Goal –
Update the items from the start up to and including the line with "9: (106, 82)" by replacing "point_idx" with "point_index", leaving everything else unchanged.

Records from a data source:
== == ==
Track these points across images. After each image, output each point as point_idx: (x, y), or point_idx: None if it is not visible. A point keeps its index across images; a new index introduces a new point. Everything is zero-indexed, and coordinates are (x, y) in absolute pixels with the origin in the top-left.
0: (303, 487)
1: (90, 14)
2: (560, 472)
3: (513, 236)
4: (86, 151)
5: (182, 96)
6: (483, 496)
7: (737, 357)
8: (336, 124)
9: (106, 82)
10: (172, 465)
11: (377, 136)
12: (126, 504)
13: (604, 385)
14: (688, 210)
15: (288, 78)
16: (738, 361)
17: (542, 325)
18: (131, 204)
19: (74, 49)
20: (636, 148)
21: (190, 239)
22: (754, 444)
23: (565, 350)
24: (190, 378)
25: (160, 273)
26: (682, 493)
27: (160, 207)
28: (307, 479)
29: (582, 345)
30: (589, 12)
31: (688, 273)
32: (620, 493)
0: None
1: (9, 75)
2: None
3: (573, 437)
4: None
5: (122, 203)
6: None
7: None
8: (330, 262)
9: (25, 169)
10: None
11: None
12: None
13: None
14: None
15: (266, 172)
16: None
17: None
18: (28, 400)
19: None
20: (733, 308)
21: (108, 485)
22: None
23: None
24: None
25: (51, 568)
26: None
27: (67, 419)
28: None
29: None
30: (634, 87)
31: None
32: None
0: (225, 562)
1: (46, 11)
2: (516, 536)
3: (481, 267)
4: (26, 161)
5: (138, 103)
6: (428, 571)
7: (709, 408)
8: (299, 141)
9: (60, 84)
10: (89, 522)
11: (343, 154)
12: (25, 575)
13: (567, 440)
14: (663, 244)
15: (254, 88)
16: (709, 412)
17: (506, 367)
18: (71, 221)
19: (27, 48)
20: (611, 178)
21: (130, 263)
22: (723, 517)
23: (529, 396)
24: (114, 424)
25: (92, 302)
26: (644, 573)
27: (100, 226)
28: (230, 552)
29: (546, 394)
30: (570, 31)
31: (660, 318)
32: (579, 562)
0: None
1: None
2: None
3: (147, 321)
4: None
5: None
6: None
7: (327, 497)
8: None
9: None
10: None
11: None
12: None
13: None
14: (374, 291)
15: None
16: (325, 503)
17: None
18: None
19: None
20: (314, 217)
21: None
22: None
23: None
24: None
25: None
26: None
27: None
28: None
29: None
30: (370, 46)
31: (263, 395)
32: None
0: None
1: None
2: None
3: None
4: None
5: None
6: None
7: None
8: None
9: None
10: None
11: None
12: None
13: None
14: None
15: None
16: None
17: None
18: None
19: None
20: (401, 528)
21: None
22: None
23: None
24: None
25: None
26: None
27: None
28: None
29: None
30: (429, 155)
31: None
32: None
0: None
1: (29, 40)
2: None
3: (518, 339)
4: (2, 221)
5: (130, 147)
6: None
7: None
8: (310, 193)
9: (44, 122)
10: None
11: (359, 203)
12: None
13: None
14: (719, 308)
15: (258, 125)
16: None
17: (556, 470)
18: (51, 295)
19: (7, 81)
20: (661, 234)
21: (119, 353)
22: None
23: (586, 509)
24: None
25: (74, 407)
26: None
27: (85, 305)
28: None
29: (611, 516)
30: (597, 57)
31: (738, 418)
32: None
== == ==
Response for this exercise –
Track these points across images. After each image, output each point as point_index: (x, y), or point_index: None if it is not visible. A point keeps its index across images; a new index introduces a new point. Everything is zero-indexed, and coordinates are (x, y) in absolute pixels with the origin in the top-left.
0: (303, 487)
1: (90, 14)
2: (560, 472)
3: (513, 236)
4: (86, 151)
5: (182, 96)
6: (483, 496)
7: (737, 357)
8: (336, 124)
9: (106, 82)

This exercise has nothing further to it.